### Document structure recognition data
-*-

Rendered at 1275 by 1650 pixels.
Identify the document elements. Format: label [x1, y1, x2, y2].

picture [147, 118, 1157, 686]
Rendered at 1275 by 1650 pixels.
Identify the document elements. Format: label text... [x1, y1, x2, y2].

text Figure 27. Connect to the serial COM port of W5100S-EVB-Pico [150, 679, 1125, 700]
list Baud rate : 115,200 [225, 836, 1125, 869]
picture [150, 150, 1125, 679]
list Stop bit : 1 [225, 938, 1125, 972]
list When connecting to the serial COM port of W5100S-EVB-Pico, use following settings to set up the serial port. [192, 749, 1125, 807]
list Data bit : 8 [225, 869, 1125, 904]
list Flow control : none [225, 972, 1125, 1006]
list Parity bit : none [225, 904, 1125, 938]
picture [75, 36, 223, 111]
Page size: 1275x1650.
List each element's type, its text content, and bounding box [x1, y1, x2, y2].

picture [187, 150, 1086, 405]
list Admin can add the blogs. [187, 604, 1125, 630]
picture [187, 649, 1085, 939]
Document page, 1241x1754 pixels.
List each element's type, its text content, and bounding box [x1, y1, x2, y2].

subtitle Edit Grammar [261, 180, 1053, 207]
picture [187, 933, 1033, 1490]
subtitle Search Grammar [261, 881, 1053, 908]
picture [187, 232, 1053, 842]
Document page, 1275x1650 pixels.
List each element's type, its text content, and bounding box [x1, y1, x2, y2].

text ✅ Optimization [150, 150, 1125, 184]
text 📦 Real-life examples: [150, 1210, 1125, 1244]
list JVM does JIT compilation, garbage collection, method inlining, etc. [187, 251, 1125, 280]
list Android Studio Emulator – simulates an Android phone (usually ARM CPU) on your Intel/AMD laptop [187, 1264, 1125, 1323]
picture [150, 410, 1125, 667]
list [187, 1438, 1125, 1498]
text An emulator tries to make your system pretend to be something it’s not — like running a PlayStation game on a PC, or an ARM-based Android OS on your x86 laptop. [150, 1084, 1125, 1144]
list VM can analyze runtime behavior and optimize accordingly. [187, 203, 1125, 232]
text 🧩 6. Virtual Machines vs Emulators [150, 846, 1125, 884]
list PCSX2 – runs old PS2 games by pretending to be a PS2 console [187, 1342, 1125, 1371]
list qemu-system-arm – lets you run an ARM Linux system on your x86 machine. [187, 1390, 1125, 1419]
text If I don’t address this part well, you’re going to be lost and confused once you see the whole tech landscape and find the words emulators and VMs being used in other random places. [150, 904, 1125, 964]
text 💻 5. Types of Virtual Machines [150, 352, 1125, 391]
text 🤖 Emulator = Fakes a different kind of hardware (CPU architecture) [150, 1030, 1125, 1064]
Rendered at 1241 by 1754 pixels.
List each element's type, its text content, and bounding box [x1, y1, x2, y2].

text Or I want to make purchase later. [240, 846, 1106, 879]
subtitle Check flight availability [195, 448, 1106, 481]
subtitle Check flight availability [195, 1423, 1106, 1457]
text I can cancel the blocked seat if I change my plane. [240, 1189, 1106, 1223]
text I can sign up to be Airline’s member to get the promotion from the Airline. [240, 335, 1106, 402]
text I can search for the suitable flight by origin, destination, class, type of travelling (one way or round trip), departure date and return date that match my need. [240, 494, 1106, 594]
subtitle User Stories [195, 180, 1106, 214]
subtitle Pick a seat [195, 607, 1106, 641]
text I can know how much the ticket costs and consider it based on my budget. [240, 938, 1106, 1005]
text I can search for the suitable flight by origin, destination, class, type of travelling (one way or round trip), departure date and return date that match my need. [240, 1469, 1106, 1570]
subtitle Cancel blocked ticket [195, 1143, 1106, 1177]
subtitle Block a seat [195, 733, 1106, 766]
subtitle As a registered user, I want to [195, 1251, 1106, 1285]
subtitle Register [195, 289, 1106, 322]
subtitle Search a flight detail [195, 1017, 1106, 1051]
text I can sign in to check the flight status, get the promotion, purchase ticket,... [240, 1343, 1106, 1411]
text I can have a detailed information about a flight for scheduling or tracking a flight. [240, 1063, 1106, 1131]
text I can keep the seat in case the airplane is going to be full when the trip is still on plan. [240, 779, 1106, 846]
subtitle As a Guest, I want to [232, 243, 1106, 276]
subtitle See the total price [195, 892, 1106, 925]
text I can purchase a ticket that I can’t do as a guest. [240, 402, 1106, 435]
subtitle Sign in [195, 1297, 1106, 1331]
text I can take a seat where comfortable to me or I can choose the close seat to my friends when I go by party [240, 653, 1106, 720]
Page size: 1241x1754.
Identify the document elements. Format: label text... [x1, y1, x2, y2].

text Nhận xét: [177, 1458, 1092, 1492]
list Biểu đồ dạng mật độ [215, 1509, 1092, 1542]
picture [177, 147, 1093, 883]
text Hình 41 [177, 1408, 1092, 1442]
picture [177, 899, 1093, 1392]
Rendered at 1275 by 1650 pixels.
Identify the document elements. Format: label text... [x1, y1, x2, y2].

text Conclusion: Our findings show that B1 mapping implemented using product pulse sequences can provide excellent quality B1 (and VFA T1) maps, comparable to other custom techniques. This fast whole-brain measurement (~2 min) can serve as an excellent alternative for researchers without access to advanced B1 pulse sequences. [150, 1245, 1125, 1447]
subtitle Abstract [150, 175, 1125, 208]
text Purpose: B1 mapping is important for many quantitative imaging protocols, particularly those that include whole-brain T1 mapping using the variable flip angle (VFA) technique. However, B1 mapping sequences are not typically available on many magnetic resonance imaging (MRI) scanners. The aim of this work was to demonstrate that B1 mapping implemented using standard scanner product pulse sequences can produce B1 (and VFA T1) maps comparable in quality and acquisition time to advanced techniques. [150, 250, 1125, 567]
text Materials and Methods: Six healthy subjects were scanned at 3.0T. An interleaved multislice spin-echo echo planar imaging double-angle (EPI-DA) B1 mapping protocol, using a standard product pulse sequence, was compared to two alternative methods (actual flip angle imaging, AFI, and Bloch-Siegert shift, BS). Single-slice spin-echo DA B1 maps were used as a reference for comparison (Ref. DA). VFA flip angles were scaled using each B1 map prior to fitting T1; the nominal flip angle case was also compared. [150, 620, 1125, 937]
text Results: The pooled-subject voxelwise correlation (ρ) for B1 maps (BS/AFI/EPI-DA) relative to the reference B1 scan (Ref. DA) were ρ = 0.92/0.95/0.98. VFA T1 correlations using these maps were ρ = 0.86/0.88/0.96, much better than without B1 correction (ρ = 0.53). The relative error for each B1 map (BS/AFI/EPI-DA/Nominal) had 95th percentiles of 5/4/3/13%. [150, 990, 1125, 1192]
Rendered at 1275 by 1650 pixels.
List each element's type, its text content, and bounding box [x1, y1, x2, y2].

-*-

### What the exercise asks
All of the entries must be printed again exactly as given.

### Answer section
Rendered at 1275 by 1650 pixels.
Identify the document elements. Format: label [x1, y1, x2, y2].

picture [147, 118, 1157, 686]
Rendered at 1275 by 1650 pixels.
Identify the document elements. Format: label text... [x1, y1, x2, y2].

text Figure 27. Connect to the serial COM port of W5100S-EVB-Pico [150, 679, 1125, 700]
list Baud rate : 115,200 [225, 836, 1125, 869]
picture [150, 150, 1125, 679]
list Stop bit : 1 [225, 938, 1125, 972]
list When connecting to the serial COM port of W5100S-EVB-Pico, use following settings to set up the serial port. [192, 749, 1125, 807]
list Data bit : 8 [225, 869, 1125, 904]
list Flow control : none [225, 972, 1125, 1006]
list Parity bit : none [225, 904, 1125, 938]
picture [75, 36, 223, 111]
Page size: 1275x1650.
List each element's type, its text content, and bounding box [x1, y1, x2, y2].

picture [187, 150, 1086, 405]
list Admin can add the blogs. [187, 604, 1125, 630]
picture [187, 649, 1085, 939]
Document page, 1241x1754 pixels.
List each element's type, its text content, and bounding box [x1, y1, x2, y2].

subtitle Edit Grammar [261, 180, 1053, 207]
picture [187, 933, 1033, 1490]
subtitle Search Grammar [261, 881, 1053, 908]
picture [187, 232, 1053, 842]
Document page, 1275x1650 pixels.
List each element's type, its text content, and bounding box [x1, y1, x2, y2].

text ✅ Optimization [150, 150, 1125, 184]
text 📦 Real-life examples: [150, 1210, 1125, 1244]
list JVM does JIT compilation, garbage collection, method inlining, etc. [187, 251, 1125, 280]
list Android Studio Emulator – simulates an Android phone (usually ARM CPU) on your Intel/AMD laptop [187, 1264, 1125, 1323]
picture [150, 410, 1125, 667]
list [187, 1438, 1125, 1498]
text An emulator tries to make your system pretend to be something it’s not — like running a PlayStation game on a PC, or an ARM-based Android OS on your x86 laptop. [150, 1084, 1125, 1144]
list VM can analyze runtime behavior and optimize accordingly. [187, 203, 1125, 232]
text 🧩 6. Virtual Machines vs Emulators [150, 846, 1125, 884]
list PCSX2 – runs old PS2 games by pretending to be a PS2 console [187, 1342, 1125, 1371]
list qemu-system-arm – lets you run an ARM Linux system on your x86 machine. [187, 1390, 1125, 1419]
text If I don’t address this part well, you’re going to be lost and confused once you see the whole tech landscape and find the words emulators and VMs being used in other random places. [150, 904, 1125, 964]
text 💻 5. Types of Virtual Machines [150, 352, 1125, 391]
text 🤖 Emulator = Fakes a different kind of hardware (CPU architecture) [150, 1030, 1125, 1064]
Rendered at 1241 by 1754 pixels.
List each element's type, its text content, and bounding box [x1, y1, x2, y2].

text Or I want to make purchase later. [240, 846, 1106, 879]
subtitle Check flight availability [195, 448, 1106, 481]
subtitle Check flight availability [195, 1423, 1106, 1457]
text I can cancel the blocked seat if I change my plane. [240, 1189, 1106, 1223]
text I can sign up to be Airline’s member to get the promotion from the Airline. [240, 335, 1106, 402]
text I can search for the suitable flight by origin, destination, class, type of travelling (one way or round trip), departure date and return date that match my need. [240, 494, 1106, 594]
subtitle User Stories [195, 180, 1106, 214]
subtitle Pick a seat [195, 607, 1106, 641]
text I can know how much the ticket costs and consider it based on my budget. [240, 938, 1106, 1005]
text I can search for the suitable flight by origin, destination, class, type of travelling (one way or round trip), departure date and return date that match my need. [240, 1469, 1106, 1570]
subtitle Cancel blocked ticket [195, 1143, 1106, 1177]
subtitle Block a seat [195, 733, 1106, 766]
subtitle As a registered user, I want to [195, 1251, 1106, 1285]
subtitle Register [195, 289, 1106, 322]
subtitle Search a flight detail [195, 1017, 1106, 1051]
text I can sign in to check the flight status, get the promotion, purchase ticket,... [240, 1343, 1106, 1411]
text I can have a detailed information about a flight for scheduling or tracking a flight. [240, 1063, 1106, 1131]
text I can keep the seat in case the airplane is going to be full when the trip is still on plan. [240, 779, 1106, 846]
subtitle As a Guest, I want to [232, 243, 1106, 276]
subtitle See the total price [195, 892, 1106, 925]
text I can purchase a ticket that I can’t do as a guest. [240, 402, 1106, 435]
subtitle Sign in [195, 1297, 1106, 1331]
text I can take a seat where comfortable to me or I can choose the close seat to my friends when I go by party [240, 653, 1106, 720]
Page size: 1241x1754.
Identify the document elements. Format: label text... [x1, y1, x2, y2].

text Nhận xét: [177, 1458, 1092, 1492]
list Biểu đồ dạng mật độ [215, 1509, 1092, 1542]
picture [177, 147, 1093, 883]
text Hình 41 [177, 1408, 1092, 1442]
picture [177, 899, 1093, 1392]
Rendered at 1275 by 1650 pixels.
Identify the document elements. Format: label text... [x1, y1, x2, y2].

text Conclusion: Our findings show that B1 mapping implemented using product pulse sequences can provide excellent quality B1 (and VFA T1) maps, comparable to other custom techniques. This fast whole-brain measurement (~2 min) can serve as an excellent alternative for researchers without access to advanced B1 pulse sequences. [150, 1245, 1125, 1447]
subtitle Abstract [150, 175, 1125, 208]
text Purpose: B1 mapping is important for many quantitative imaging protocols, particularly those that include whole-brain T1 mapping using the variable flip angle (VFA) technique. However, B1 mapping sequences are not typically available on many magnetic resonance imaging (MRI) scanners. The aim of this work was to demonstrate that B1 mapping implemented using standard scanner product pulse sequences can produce B1 (and VFA T1) maps comparable in quality and acquisition time to advanced techniques. [150, 250, 1125, 567]
text Materials and Methods: Six healthy subjects were scanned at 3.0T. An interleaved multislice spin-echo echo planar imaging double-angle (EPI-DA) B1 mapping protocol, using a standard product pulse sequence, was compared to two alternative methods (actual flip angle imaging, AFI, and Bloch-Siegert shift, BS). Single-slice spin-echo DA B1 maps were used as a reference for comparison (Ref. DA). VFA flip angles were scaled using each B1 map prior to fitting T1; the nominal flip angle case was also compared. [150, 620, 1125, 937]
text Results: The pooled-subject voxelwise correlation (ρ) for B1 maps (BS/AFI/EPI-DA) relative to the reference B1 scan (Ref. DA) were ρ = 0.92/0.95/0.98. VFA T1 correlations using these maps were ρ = 0.86/0.88/0.96, much better than without B1 correction (ρ = 0.53). The relative error for each B1 map (BS/AFI/EPI-DA/Nominal) had 95th percentiles of 5/4/3/13%. [150, 990, 1125, 1192]
Rendered at 1275 by 1650 pixels.
List each element's type, its text content, and bounding box [x1, y1, x2, y2].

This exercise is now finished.